Retype the listing below exactly, beginning at the line that contains "Page size: 1241x1754." and ending with its last line.

· · · · ·

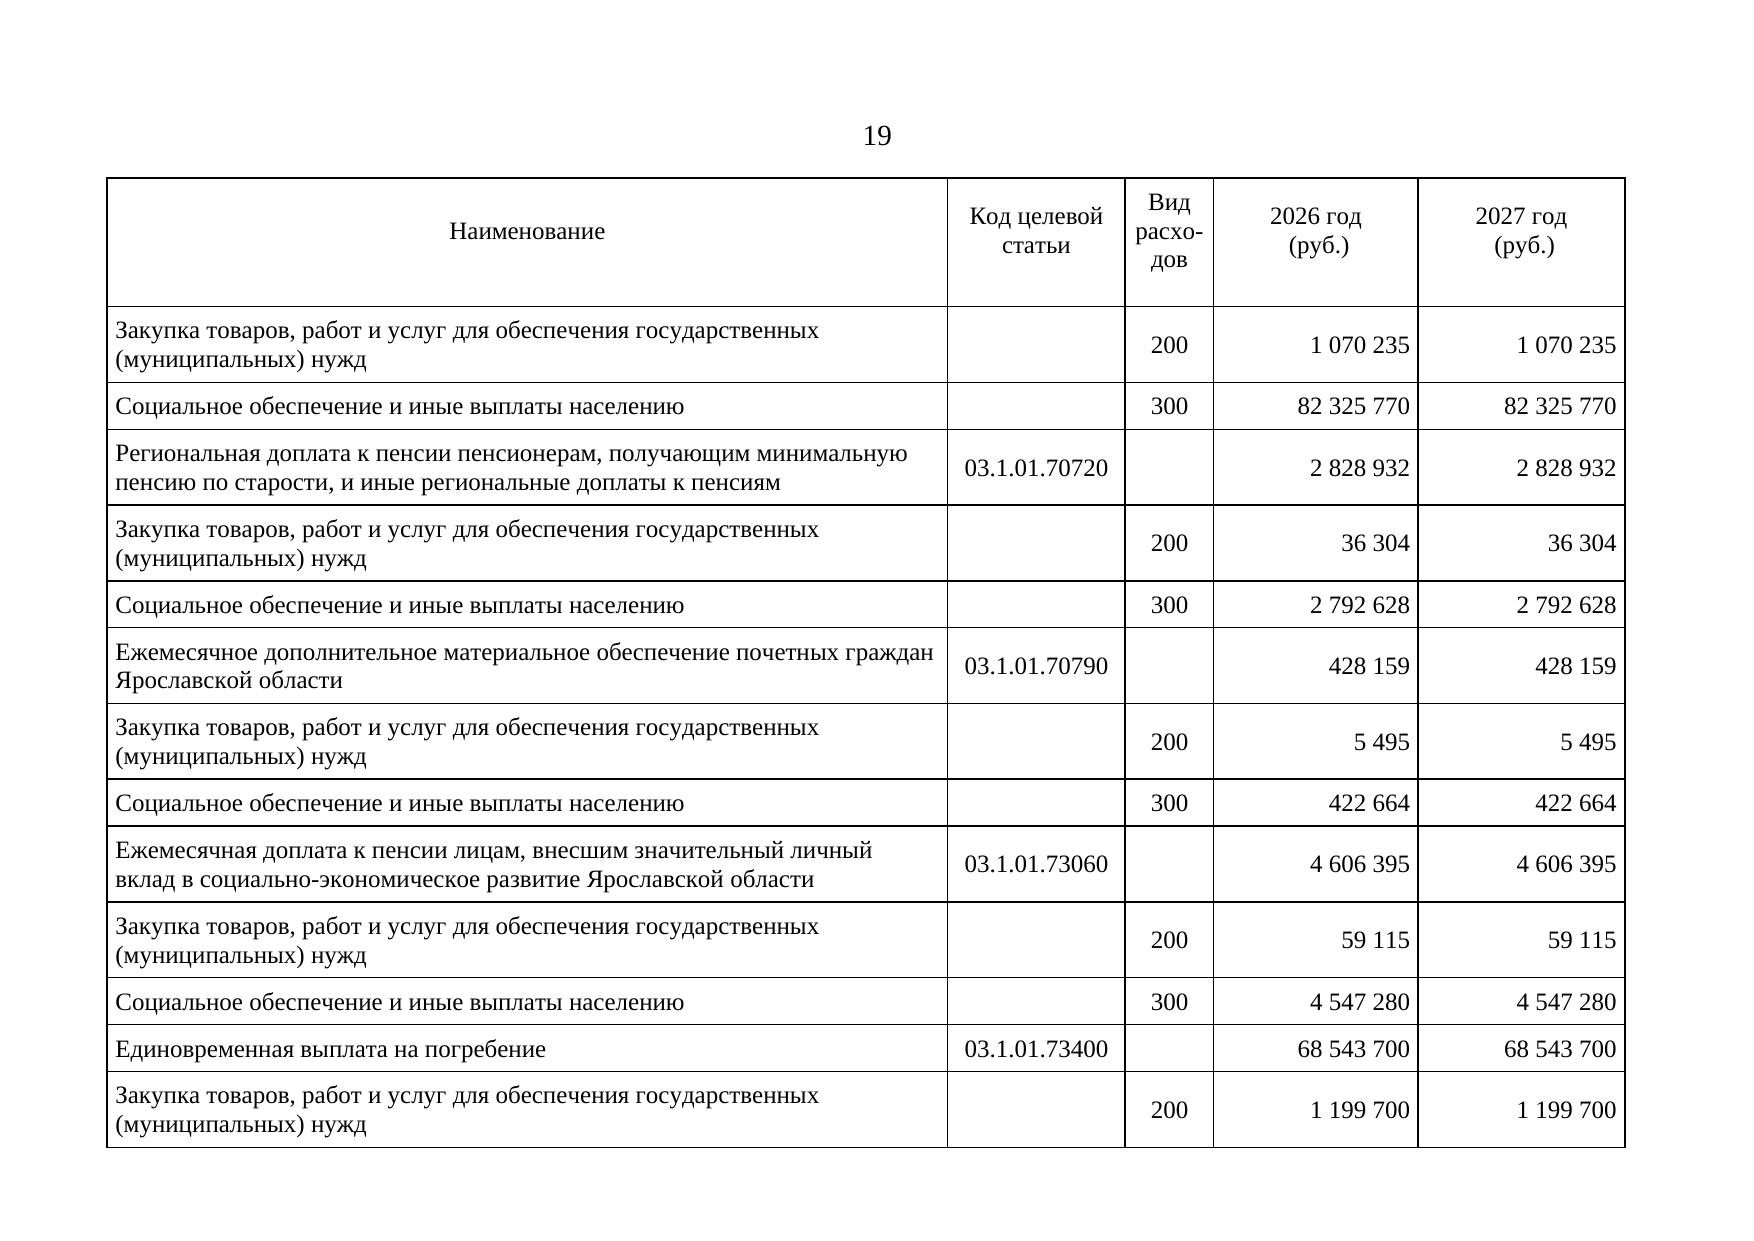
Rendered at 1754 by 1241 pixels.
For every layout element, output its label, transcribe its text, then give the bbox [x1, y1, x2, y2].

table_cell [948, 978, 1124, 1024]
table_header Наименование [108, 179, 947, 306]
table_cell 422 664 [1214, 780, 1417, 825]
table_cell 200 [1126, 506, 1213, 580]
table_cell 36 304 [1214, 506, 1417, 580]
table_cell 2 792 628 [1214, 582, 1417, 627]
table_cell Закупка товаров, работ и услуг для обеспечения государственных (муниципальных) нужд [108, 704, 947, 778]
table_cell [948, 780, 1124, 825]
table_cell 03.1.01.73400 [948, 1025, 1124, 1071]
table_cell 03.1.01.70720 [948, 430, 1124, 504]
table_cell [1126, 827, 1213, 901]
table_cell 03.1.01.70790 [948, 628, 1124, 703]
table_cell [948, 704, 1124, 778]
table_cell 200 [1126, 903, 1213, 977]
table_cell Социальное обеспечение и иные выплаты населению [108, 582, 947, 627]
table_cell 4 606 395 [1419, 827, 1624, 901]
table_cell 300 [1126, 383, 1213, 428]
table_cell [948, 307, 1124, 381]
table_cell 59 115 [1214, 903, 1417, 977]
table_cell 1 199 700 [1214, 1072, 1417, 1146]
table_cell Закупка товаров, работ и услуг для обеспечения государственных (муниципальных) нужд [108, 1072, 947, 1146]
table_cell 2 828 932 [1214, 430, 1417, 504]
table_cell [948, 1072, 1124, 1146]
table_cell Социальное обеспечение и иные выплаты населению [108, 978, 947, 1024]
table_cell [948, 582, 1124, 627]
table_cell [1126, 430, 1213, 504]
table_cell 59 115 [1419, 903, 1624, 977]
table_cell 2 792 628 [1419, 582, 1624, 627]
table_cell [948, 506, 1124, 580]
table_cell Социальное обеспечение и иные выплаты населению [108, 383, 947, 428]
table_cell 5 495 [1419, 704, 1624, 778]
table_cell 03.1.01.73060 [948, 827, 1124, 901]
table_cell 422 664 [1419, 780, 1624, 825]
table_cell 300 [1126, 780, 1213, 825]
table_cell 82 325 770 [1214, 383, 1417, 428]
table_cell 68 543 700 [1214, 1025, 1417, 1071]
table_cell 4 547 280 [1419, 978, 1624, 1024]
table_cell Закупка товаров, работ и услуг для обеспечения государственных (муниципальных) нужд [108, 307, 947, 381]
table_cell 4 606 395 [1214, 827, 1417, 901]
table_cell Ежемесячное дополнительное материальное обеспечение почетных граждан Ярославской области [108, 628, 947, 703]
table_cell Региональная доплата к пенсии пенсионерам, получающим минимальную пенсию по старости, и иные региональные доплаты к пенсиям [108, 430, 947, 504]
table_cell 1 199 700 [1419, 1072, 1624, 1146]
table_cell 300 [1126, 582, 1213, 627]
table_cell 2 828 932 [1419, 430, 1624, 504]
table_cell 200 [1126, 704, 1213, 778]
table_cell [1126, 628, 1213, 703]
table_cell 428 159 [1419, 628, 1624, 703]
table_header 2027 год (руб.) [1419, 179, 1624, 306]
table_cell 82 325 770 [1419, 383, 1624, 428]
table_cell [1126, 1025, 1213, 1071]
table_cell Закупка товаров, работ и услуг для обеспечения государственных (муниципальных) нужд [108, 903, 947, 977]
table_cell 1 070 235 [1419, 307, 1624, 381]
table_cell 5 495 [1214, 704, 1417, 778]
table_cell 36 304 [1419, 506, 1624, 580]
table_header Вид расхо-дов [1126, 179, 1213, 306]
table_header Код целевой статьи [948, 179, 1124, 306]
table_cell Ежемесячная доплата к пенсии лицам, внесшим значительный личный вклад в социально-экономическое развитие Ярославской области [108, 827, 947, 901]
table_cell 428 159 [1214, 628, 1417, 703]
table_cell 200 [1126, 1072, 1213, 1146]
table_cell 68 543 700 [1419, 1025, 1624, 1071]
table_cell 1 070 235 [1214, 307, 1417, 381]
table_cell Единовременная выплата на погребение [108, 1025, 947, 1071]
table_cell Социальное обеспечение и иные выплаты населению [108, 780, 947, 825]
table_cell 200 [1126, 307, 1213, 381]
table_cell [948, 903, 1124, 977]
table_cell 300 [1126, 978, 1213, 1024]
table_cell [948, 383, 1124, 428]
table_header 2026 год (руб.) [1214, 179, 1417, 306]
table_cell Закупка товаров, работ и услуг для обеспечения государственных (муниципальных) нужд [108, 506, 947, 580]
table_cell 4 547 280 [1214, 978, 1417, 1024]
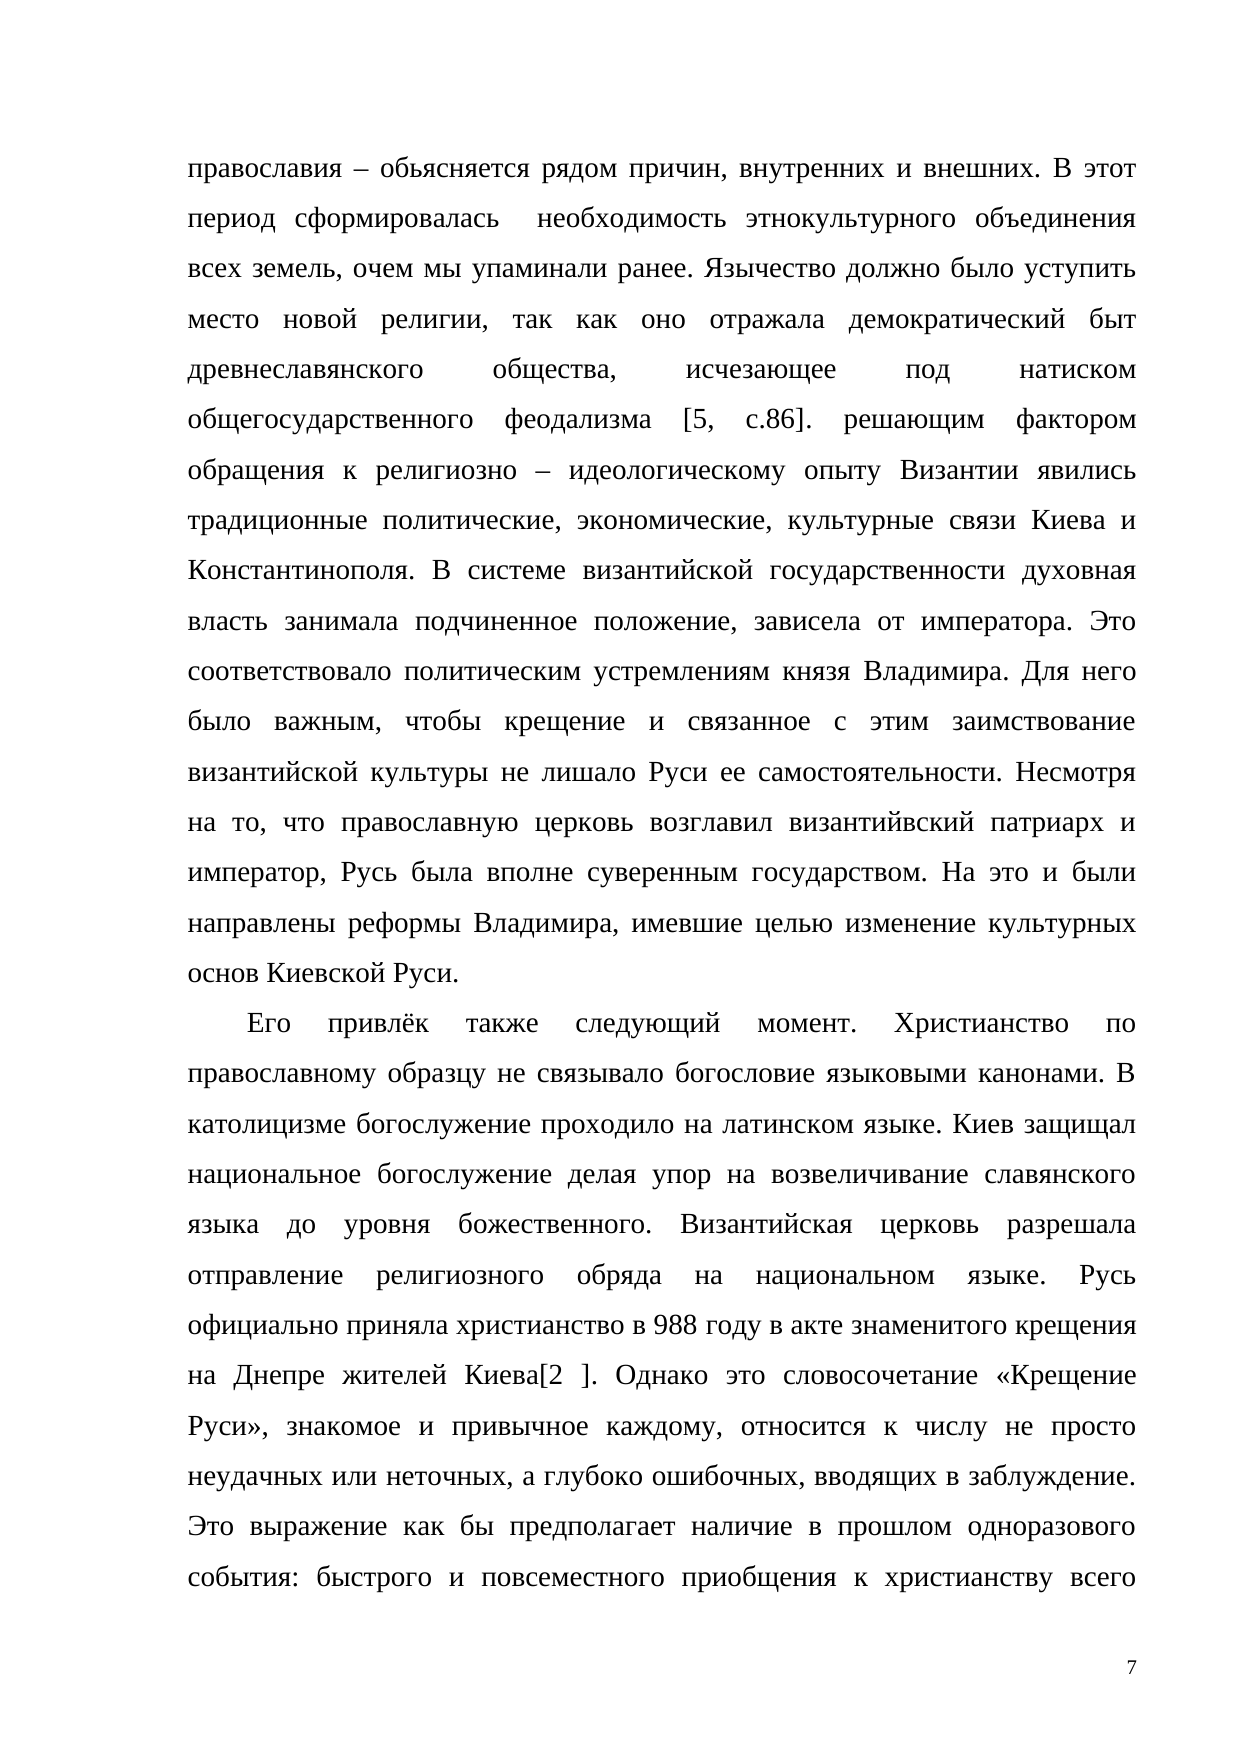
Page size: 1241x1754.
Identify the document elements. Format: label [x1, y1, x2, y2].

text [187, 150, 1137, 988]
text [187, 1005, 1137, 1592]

· · · · ·

▶ _ANSWER TO THE PROBLEM_:
Page size: 1241x1754.
Identify the document elements. Format: label [x1, y1, x2, y2].

text [187, 150, 1137, 988]
text [187, 1005, 1137, 1592]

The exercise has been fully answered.